The stainless steel pool will be sunken in the beach, in the south area of the development. There is to be a path from the pool down to the sea, in the form of a retractable mat. Access to the pool will be via either of two gates across the railway. To the east of the pool will be a raised platform, and to the north-east a spacious flat dark-surfaced decking concourse.

The participants in the Sea Lanes consortium include Brighton Sea Swimming Club, Swim Trek, QED Sustainable Urban Developments and Copsemill Properties. They have endeavoured to form a cooperative relationship with Saltdean Lido, promoting the latter’s campaigns and hoping to share some marketing and ticketing arrangements.


It is true that there has been a long and varied history of recreational amenities at this site, and by no means always related to, or sympathetic to, the Madeira Lift, Shelter Hall, Walk and Terrace opposite; the tradition of annual and seasonal single events held on the Drive is nothing if not colourful or occasionally loud; the Volk’s Railway buildings and Yellowave facilities already encroach considerably on the shingle; and Madeira Drive has long been in chronic need of enhancements.



Nevertheless, the setting of the long line of open shingle, the great Madeira Wall adorned by a unique showcase of ornamental infrastructure, the relationship with the elegant grandeur of Marine Parade above, and the value of the tranquil stretches and sea views of the promenade – all these present a challenging task in the search for sensitive and imaginative development here, quite apart from the issues of public finance and commercial risk.

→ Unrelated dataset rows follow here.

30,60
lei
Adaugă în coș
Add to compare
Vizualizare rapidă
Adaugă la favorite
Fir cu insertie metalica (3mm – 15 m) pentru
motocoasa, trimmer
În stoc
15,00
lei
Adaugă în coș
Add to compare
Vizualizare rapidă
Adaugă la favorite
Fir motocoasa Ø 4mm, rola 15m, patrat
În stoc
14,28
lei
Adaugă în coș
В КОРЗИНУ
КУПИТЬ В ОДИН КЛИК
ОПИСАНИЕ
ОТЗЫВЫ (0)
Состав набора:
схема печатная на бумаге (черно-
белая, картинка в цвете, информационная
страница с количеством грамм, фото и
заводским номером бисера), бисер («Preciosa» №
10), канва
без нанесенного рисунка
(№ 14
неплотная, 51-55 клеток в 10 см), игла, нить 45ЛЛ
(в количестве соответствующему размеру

While the enthusiasm and commitment of the applicants is not in doubt, and the idea of forging a connection between a swimming centre and the sea is an interesting one, there will be real concerns regarding the loss of sea views, the encroachment over shingle and the prospects for the weathering of the structures during a period of five years. Public opinion of the scheme  should be fascinating to follow – not least the reactions to the box-like units and their colour scheme.